“Soon after Michele Goins became chief information officer at Juniper Networks in February, she decided to respond to the growing chorus of Mac lovers among the networking company’s 6,100 employees. For years, many had used Apple’s computers at home and clamored for them in the office as well. So she launched a test, letting 600 Juniper staffers use Macs instead of the standard-issue PCs that run Microsoft’s Windows operating system. As long as the extra support costs aren’t too high, she plans to open the floodgates. ‘If we opened it up today, I think 25% of our employees would choose Macs,’ she says,” Peter Burrows reports for BusinessWeek.
“Funny thing is, she has never received a single sales call from Apple. While thousands of other companies scratch and claw for the tiniest sliver of the corporate computing market, Apple treats this vast market with utter indifference,” Burrows reports.
“Once an object of devotion for students and artists, the Mac is becoming the first choice of many. Surging demand for the machines led Apple to predict revenues will rise 33% in the second quarter, to $7.2 billion, even in the face of an economic slowdown,” Burrows reports.

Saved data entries
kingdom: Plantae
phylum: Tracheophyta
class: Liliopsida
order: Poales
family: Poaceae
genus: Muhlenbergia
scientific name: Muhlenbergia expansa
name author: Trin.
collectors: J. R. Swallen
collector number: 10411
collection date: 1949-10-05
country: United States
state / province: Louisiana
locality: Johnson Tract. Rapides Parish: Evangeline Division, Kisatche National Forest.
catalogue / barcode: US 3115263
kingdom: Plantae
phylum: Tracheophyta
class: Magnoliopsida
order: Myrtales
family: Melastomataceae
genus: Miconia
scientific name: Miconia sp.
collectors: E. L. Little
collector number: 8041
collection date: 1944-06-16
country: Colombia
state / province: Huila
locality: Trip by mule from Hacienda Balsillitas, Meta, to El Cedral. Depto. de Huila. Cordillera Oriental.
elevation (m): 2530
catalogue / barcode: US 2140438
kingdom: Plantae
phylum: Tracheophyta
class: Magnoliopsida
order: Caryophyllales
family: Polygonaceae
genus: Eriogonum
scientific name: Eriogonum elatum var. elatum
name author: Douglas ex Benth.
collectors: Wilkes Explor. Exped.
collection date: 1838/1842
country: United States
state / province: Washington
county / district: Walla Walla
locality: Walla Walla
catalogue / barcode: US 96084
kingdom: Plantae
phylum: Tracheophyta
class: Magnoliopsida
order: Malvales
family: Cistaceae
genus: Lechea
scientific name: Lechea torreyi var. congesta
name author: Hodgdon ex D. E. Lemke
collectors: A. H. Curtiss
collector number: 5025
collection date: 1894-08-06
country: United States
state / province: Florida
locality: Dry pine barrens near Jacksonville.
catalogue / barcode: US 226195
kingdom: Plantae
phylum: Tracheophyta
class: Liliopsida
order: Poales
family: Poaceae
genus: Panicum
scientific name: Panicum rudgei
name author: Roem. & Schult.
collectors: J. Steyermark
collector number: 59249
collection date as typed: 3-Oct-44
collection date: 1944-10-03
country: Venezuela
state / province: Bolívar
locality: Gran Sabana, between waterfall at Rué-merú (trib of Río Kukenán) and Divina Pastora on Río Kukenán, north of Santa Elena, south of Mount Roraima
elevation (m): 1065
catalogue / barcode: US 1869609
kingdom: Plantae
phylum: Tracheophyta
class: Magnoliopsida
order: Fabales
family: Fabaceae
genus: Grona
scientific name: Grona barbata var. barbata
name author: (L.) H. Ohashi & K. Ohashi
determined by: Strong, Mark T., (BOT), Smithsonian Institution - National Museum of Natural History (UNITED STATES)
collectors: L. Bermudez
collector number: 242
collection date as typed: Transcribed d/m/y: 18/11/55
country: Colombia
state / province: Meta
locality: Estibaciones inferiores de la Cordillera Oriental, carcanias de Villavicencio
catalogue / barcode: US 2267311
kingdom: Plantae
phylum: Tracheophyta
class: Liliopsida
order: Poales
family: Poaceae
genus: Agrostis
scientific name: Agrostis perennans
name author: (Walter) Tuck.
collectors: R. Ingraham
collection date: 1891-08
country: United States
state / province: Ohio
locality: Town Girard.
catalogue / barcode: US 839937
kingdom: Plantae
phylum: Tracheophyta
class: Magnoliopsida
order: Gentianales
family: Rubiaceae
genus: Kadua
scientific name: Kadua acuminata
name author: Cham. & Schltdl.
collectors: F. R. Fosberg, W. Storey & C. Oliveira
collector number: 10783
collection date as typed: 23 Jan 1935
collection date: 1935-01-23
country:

→ **EXERCISE INSTRUCTIONS**:
Continue the report on Apple's Macs in the corporate market from the point where it ends.

→ **RESULT FOR THIS EXERCISE**:
“What’s less obvious is that the enthusiasm is starting to spill over into the corporate market. It’s a people’s revolution, of sorts, with workers increasingly pressing their employers to let them use Macs in the office. In a survey of 250 diverse companies that has yet to be released, the market research firm Yankee Group found that 87% now have at least some Apple computers in their offices, up from 48% two years ago,” Burrows reports.
“IBM and Cisco Systems are running similar tests on whether to let Macs into the office. Google ( has allowed employees pick their machine of choice for years,” Burrows reports. “Others are sure to follow suit.”
“Apple is getting help from an unlikely rival: Microsoft. Vista, the latest version of the software giant’s Windows operating system, looks like it could turn out to be one of the great missteps in tech history. Not only does it lack compelling new features, but analysts say Vista requires companies to buy more expensive PCs, incur hefty training costs, and to deal with maddening glitches,” Burrows reports. “Certainly, Apple’s ad team seems to smell blood. Most of the company’s ‘I’m a Mac’ [sic: “Get a Mac”] ads are aimed at taking Vista’s rep even lower, including one in which a yoga instructor gets stressed out about how Vista screwed up her billing system.”
MacDailyNews Take: Burrows then offers a highly perplexing assessment of Apple’s Mac prospects in large companies:
Apple will find it more difficult to gain ground in large companies…there are software limitations. Some industrial-grade programs won’t run on Macs, including the popular software from Germany’s SAP that companies use to run everything from operations to sales. Getting Microsoft’s Exchange e-mail to run on the Apple machines is often a huge hassle, which makes them a nonstarter in some offices.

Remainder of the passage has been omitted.